2. Standalone: In this mode, as also defined above Talend will connect to the Spark Master defined in your Hadoop cluster and then run the job.
3. YARN client mode: As also defined above, Talend Studio will run the Spark “driver” to orchestrate your job from the location your job is started and then send the orchestration to YARN framework for execution and allocation of resources. This is the available selection for Hadoop distros like Hortonworks, Cloudera, MapR, Amazon EMR and so on.
4. YARN cluster: This mode is currently only supported for HDInsight and Cloudera Altus within Talend. In this mode as we mentioned above, Talend will run the Spark “driver” inside YARN at the Hadoop cluster level.

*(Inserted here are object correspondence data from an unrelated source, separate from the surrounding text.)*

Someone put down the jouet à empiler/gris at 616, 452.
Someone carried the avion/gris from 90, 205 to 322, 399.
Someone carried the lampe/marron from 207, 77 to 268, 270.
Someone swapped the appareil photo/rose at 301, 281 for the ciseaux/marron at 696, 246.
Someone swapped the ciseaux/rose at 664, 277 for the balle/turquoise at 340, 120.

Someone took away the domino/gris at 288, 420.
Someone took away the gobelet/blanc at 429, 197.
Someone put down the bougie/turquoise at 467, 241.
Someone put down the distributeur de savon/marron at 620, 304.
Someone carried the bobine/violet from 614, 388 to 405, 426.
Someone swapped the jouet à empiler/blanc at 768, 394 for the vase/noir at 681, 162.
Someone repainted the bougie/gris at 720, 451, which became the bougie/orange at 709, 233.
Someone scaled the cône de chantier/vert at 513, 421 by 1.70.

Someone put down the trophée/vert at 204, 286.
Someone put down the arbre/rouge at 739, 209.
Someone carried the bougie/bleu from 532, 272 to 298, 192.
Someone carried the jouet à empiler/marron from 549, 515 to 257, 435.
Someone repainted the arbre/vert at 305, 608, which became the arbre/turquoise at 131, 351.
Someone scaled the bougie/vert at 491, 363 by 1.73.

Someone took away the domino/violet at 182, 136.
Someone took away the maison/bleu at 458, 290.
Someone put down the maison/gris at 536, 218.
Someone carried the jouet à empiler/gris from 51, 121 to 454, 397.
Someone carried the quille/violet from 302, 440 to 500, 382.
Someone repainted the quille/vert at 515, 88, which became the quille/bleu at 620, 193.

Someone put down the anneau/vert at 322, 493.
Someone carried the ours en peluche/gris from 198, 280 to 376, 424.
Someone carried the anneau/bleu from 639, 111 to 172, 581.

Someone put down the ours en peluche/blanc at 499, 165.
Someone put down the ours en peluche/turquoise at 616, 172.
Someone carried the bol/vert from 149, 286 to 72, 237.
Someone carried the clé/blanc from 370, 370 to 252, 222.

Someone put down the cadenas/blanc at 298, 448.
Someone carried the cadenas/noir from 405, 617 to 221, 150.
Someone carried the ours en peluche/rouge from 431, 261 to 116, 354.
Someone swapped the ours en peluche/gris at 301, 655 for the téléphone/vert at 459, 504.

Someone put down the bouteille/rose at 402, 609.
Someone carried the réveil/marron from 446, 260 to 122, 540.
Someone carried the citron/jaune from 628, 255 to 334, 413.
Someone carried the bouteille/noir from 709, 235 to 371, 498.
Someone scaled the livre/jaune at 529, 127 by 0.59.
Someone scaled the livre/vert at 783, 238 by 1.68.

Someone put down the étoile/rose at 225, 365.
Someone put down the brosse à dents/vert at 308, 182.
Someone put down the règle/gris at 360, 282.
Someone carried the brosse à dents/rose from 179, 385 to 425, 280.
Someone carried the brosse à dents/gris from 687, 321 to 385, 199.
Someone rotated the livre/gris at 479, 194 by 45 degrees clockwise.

Top three questions on Talend and Apache Spark, Answered:
- Does Talend submit all the libraries and files needed for the job to the Spark Master at a single moment or certain information still runs on the studio?
Answer: All of the libraries are not necessarily sent to the Spark Master at one single moment. There is always a possibility that the executors may call back to the Spark “driver” to send necessary libraries at that point in time. In this case, the “driver” still runs while the job is getting processed in order to wait for the job to finish and then provide the status of the job back. However, like in any Spark job, there is some processing that may end up happening on the “driver” end. A good example of this is if you have a tLogRow in your job as it will have to collect all the information from the cluster and then print it to the console, or if you are using the tCacheIn and tCacheOut components where the “driver” will store the metadata information on where the files are located in memory. In this case, the Talend Studio is no different than if you run a spark submit.
- If I want to write a file that wont be in HDFS, but locally to the studio or jobserver, without providing a storage configuration, will the file be written?
Answer: A storage configuration needs to be provided to the job. It is recommended to that for job stability and it’s preferable to use one storage configuration for the whole job. It is not possible to use two HDFS storage locations that are for 2 different clusters or two different authentication methods. Using though HDFS and S3 as an example this would work. The reason why the job cannot write to the local filesystem is because the spark workers don’t have visibility to the local filesystem of the “driver” as that is why also the spark “driver” opens a server to send the libraries to the cluster. If this needs to be achieved the best option is to write a temporary file in HDFS, and then have a DI job that uses tHDFSGet to bring that file back to the local machine. This behavior is also not different from spark submit.
- Why the environment tab in Spark Master web interface takes me to the IP address of the studio?
Answer: This tab should always take you to the IP address of the Spark Driver. If you are running the spark submit on the cluster then you wont notice a re-direction, but if you do then you will notice it. In this case, Talend Studio is no different than a spark submit.
Hopefully, the information above has demonstrated that running jobs on Talend is no different from performing a Spark submit. Talend makes it easy to code with Spark, provides you with the ability to write jobs for both Spark batch and Spark Streaming and to use the Spark jobs you design for both batch and Streaming. I invite you to start writing your own Spark jobs using Talend and experience how easy is to get jobs running against your Hadoop cluster or standalone Apache Spark.